This might be the most momentous NLD in years, what with both Arsenal and Tottenham flying high, at least after five matches. For ourselves, we have to feel like we have something to prove as well as something to build on after spending so much of last season top of the table. For Tottenham, they have to feel like they have something to prove after squandering the best of Kane’s years. Bereft of European football, they might feel like they can come out of the Emirates with a smash-and-grab. Here’s why they won’t.
They’re not battle-tested
Yes, they’ve bravely defeated Man U, Burnley, Bournemouth, and Sheffield United (at least three of those are pencilled in as relegation fodder), and they’ve drawn with Brentford and Fulham. In other words, they’ve not come up against any side that’s likely to finish above them. All they’ve done is hold serve. The only result that stands out, the win over Man U, diminishes by the matchday. By contrast, we’ve beaten Man City in the Community Shield and trounced PSV in the Champions League—a competition Tottenham didn’t even come close to qualifying for.
That “new manager bounce”
Let’s be honest. After Mourinho and Conte’s brief, tumultuous, and passive-aggressive reigns, hiring any manager would embiggen the spirits of any squad. The fact that Postecoglou isn’t publicly berating and scapegoating his players has to feel like a breath of fresh air. Even Eric DIer is probably feeling like he’s capable of tying his own shoes at this point. Costeglou does seem like a good manager, and he may be capable of undoing at least some degree of Tottenham’s inherent Spursiness, but that “new manager bounce” may just come down to Earth on Sunday when he comes up against a hungry, determined squad capable of carving an opponent six ways from Sunday.

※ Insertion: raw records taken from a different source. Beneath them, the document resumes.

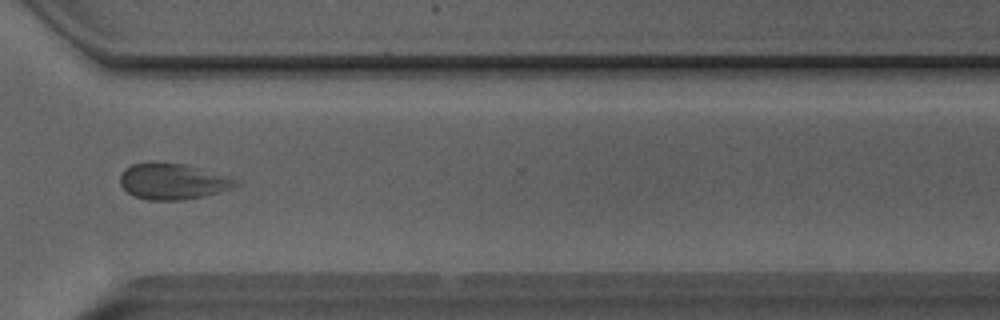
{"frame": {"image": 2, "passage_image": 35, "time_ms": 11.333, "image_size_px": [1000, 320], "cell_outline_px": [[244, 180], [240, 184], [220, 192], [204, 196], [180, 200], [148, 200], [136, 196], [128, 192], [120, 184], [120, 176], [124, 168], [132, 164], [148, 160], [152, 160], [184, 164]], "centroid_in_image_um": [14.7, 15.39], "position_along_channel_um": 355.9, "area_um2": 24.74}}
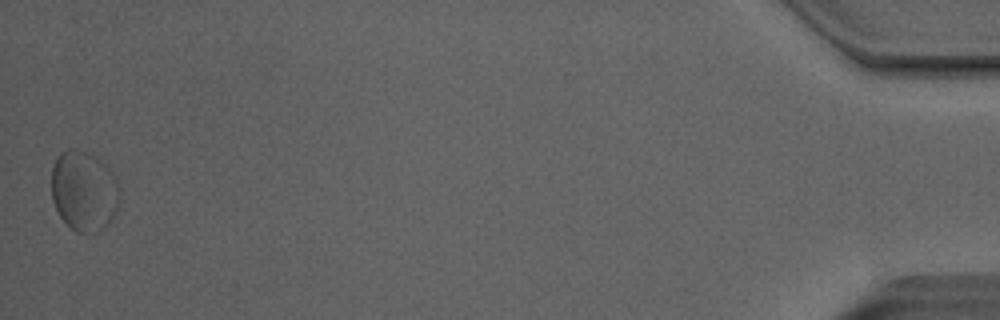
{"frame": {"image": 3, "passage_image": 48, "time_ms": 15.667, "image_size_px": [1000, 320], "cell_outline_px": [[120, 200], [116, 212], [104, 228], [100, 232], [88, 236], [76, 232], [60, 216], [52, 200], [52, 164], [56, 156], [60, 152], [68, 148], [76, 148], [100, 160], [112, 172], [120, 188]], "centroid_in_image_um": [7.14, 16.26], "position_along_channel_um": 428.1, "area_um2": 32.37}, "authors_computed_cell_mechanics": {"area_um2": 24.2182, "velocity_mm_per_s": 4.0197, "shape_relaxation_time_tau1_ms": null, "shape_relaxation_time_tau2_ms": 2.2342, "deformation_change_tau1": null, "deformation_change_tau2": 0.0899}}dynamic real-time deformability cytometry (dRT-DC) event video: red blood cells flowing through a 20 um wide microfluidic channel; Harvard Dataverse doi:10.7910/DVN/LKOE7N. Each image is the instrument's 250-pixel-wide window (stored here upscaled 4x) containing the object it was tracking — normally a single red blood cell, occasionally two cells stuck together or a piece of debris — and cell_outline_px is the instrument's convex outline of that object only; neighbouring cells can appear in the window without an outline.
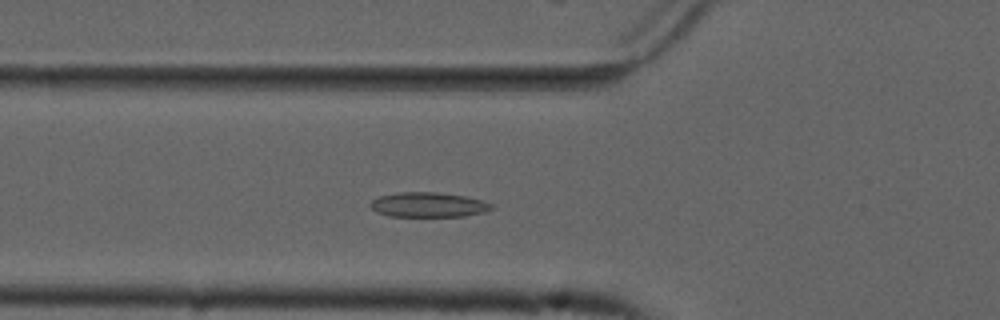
{"species": "common noctule bat (a hibernating species)", "species_latin": "Nyctalus noctula", "temperature_condition": "cold", "stored_images_in_passage": 40, "camera_frame_rate_fps": 3000, "um_per_image_px": 0.085, "animal": {"sex": "male", "forearm_length_mm": 52.5}, "frame": {"image": 1, "passage_image": 5, "time_ms": 1.333, "image_size_px": [1000, 320], "cell_outline_px": [[492, 208], [484, 212], [464, 216], [388, 216], [376, 212], [368, 204], [372, 200], [380, 196], [400, 192], [440, 192], [464, 196], [484, 200], [492, 204]], "centroid_in_image_um": [36.4, 17.4], "position_along_channel_um": 89.4, "area_um2": 17.51}}
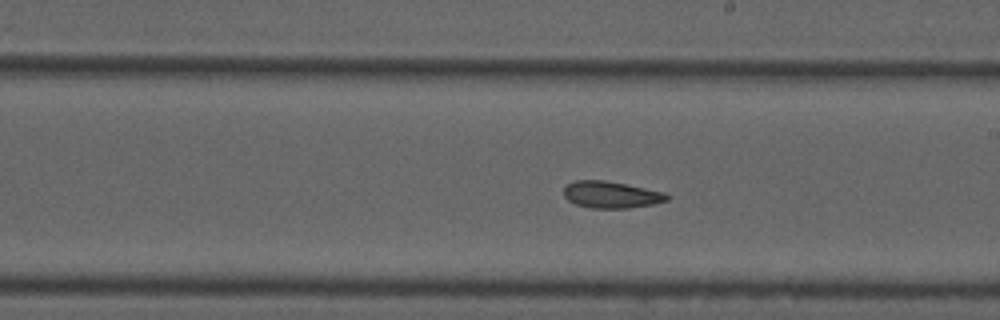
{"frame": {"image": 2, "passage_image": 17, "time_ms": 5.333, "image_size_px": [1000, 320], "cell_outline_px": [[668, 200], [652, 204], [628, 208], [592, 208], [576, 204], [568, 200], [564, 196], [564, 188], [568, 184], [576, 180], [604, 180], [664, 192], [668, 196]], "centroid_in_image_um": [51.92, 16.55], "position_along_channel_um": 237.1, "area_um2": 15.84}}
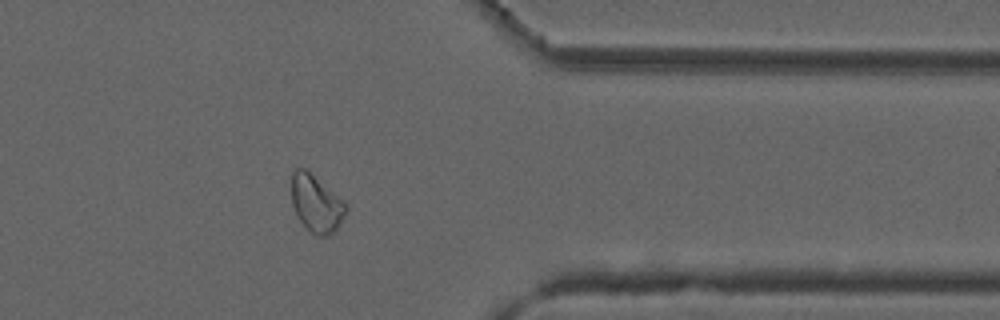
{"frame": {"image": 3, "passage_image": 30, "time_ms": 9.667, "image_size_px": [1000, 320], "cell_outline_px": [[348, 208], [344, 216], [336, 228], [328, 236], [316, 236], [296, 216], [292, 204], [292, 168], [304, 168], [344, 200]], "centroid_in_image_um": [26.87, 17.29], "position_along_channel_um": 384.5, "area_um2": 17.92}, "authors_computed_cell_mechanics": {"area_um2": 17.0221, "velocity_mm_per_s": 3.6956, "shape_relaxation_time_tau1_ms": 8.6666, "shape_relaxation_time_tau2_ms": 8.5071, "deformation_change_tau1": 0.1456, "deformation_change_tau2": 0.1405}}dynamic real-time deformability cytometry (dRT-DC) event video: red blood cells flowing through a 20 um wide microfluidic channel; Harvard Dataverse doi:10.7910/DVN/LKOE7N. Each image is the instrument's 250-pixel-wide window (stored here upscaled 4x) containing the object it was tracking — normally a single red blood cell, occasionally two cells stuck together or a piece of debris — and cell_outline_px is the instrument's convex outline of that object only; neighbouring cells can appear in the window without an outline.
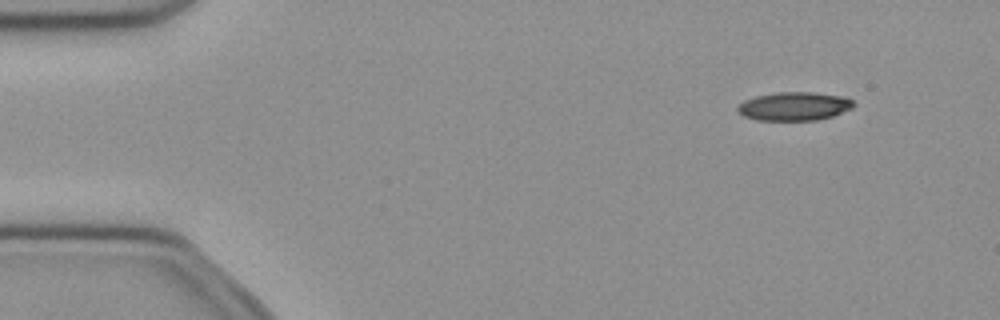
{"species": "common noctule bat (a hibernating species)", "species_latin": "Nyctalus noctula", "temperature_condition": "cold", "stored_images_in_passage": 51, "camera_frame_rate_fps": 3000, "um_per_image_px": 0.085, "animal": {"sex": "female", "body_mass_g": 21.9}, "frame": {"image": 1, "passage_image": 5, "time_ms": 1.333, "image_size_px": [1000, 320], "cell_outline_px": [[856, 104], [852, 108], [832, 116], [816, 120], [756, 120], [744, 116], [736, 112], [736, 108], [744, 100], [756, 96], [776, 92], [816, 92], [848, 96]], "centroid_in_image_um": [67.53, 9.02], "position_along_channel_um": 17.5, "area_um2": 19.54}}
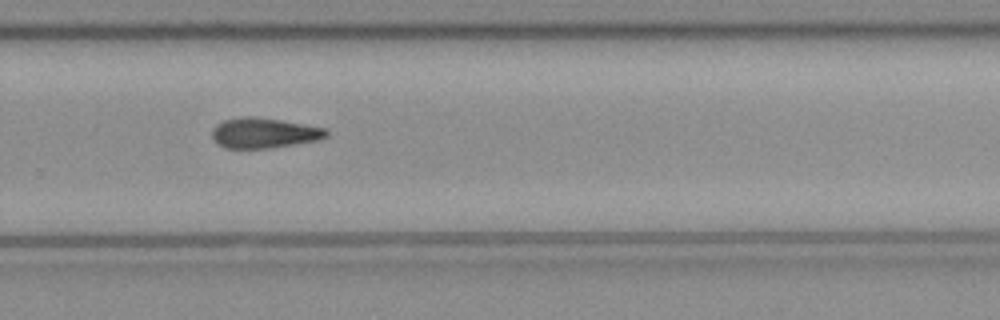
{"frame": {"image": 2, "passage_image": 34, "time_ms": 11.0, "image_size_px": [1000, 320], "cell_outline_px": [[328, 136], [320, 140], [272, 148], [224, 148], [216, 144], [212, 136], [212, 128], [216, 124], [224, 120], [244, 116], [248, 116], [280, 120], [324, 128], [328, 132]], "centroid_in_image_um": [22.41, 11.32], "position_along_channel_um": 307.4, "area_um2": 20.17}}
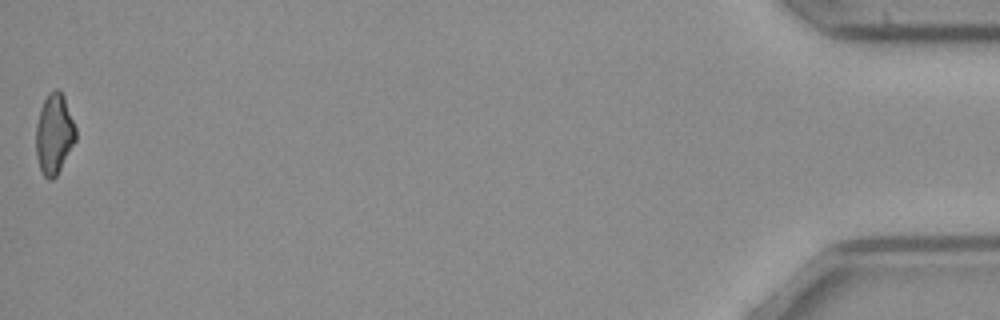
{"frame": {"image": 3, "passage_image": 51, "time_ms": 16.667, "image_size_px": [1000, 320], "cell_outline_px": [[76, 140], [56, 176], [52, 180], [48, 180], [44, 176], [40, 168], [36, 156], [36, 124], [40, 108], [48, 92], [56, 88], [64, 96], [76, 128]], "centroid_in_image_um": [4.6, 11.38], "position_along_channel_um": 430.6, "area_um2": 18.61}, "authors_computed_cell_mechanics": {"area_um2": 19.9988, "velocity_mm_per_s": 3.9835, "shape_relaxation_time_tau1_ms": 5.7997, "shape_relaxation_time_tau2_ms": null, "deformation_change_tau1": 0.151, "deformation_change_tau2": null}}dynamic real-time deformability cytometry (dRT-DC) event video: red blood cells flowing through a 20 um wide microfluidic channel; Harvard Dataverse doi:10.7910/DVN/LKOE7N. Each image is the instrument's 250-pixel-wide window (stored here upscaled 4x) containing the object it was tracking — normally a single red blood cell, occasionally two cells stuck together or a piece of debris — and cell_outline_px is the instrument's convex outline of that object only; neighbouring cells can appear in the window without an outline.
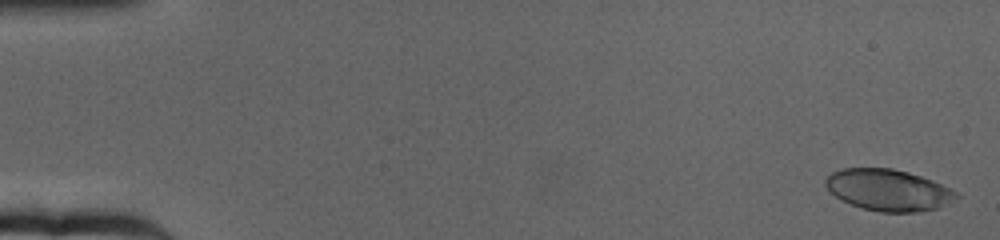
{"species": "human", "species_latin": "Homo sapiens", "temperature_condition": "cold", "stored_images_in_passage": 65, "camera_frame_rate_fps": 3000, "um_per_image_px": 0.085, "donor": {"sex": "female"}, "frame": {"image": 1, "passage_image": 2, "time_ms": 0.333, "image_size_px": [1000, 240], "cell_outline_px": [[960, 196], [936, 208], [912, 212], [880, 212], [864, 208], [852, 204], [836, 196], [824, 184], [824, 180], [832, 172], [844, 168], [892, 168], [908, 172], [932, 180], [956, 192]], "centroid_in_image_um": [75.48, 16.14], "position_along_channel_um": 9.5, "area_um2": 30.98}}
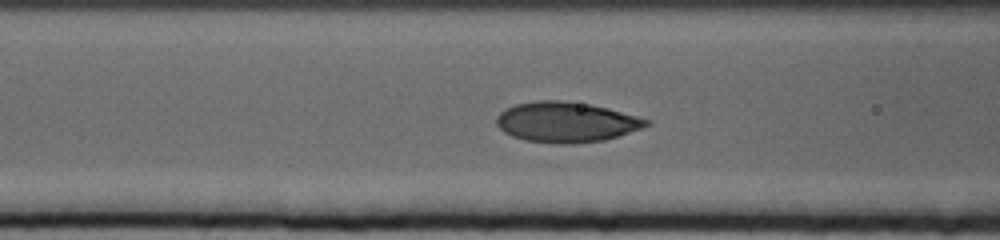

The Australian has been thumping his chest, going on about how he’s not going to change his tactics or the way he plays, declaring that he’s going to go full-speed ahead in this NLD. I have to admit that I admire his bravery. I might even go so far as to suggest that such an attitude suggests that he’s more than than that club deserves. However, PSV offered us a glimpse at what it might mean for an opponent to try to get up the pitch against us. Even if we concede that Tottenham have more quality in attack than PSV do, Costeglou should look at how we sliced and diced the Dutch side to the tune of a 3-0 lead before the end of the first half.
Were this particular NLD to take place at the toilet bowl that is Tottenham Hotspur Stadium, that might give reason to pause. However, the fact that this NLD is taking place at the Emirates gives us a significant boost. Yes, it’s true that the Maddison-Son-Kulusevski-Richarlison attack feels like it’s flowing, but it’s done so largely at the friendly confines of that latrine of a stadium. Expect our fans to chant and shout and stomp. Think back to last season when we’d concede. Remember how the crowd rose to the occasion and roared to the heavens? Yeah, something tells me it’ll be something similar on Sunday. Should the unthinkable happen, should we concede an early goal, it’ll feel like awakening a sleeping giant and filling him with a terrible resolve.
Coming this early in the season, it feels a bit premature to dub this the most-momentous NLD in years. However, it’s been quite some time since both of us have nurtured aspirations of a top-four finish at a minimum. Tottenham have their tails up. Their fans seem convinced that they’ll win and send us into a tailpsin.
In addition to the understandable strategic reasons for why we should win this derby, it seems like we can a peculiar and spiteful one as well, not that there’s any surprise in that. Humiliations galore. Few things would be more satisfying than to put Spurs back in their place just when they’re starting to feel like they’re building momentum. Setting aside those strategic reasons, let’s spank these Spurs and remind them of their proper place.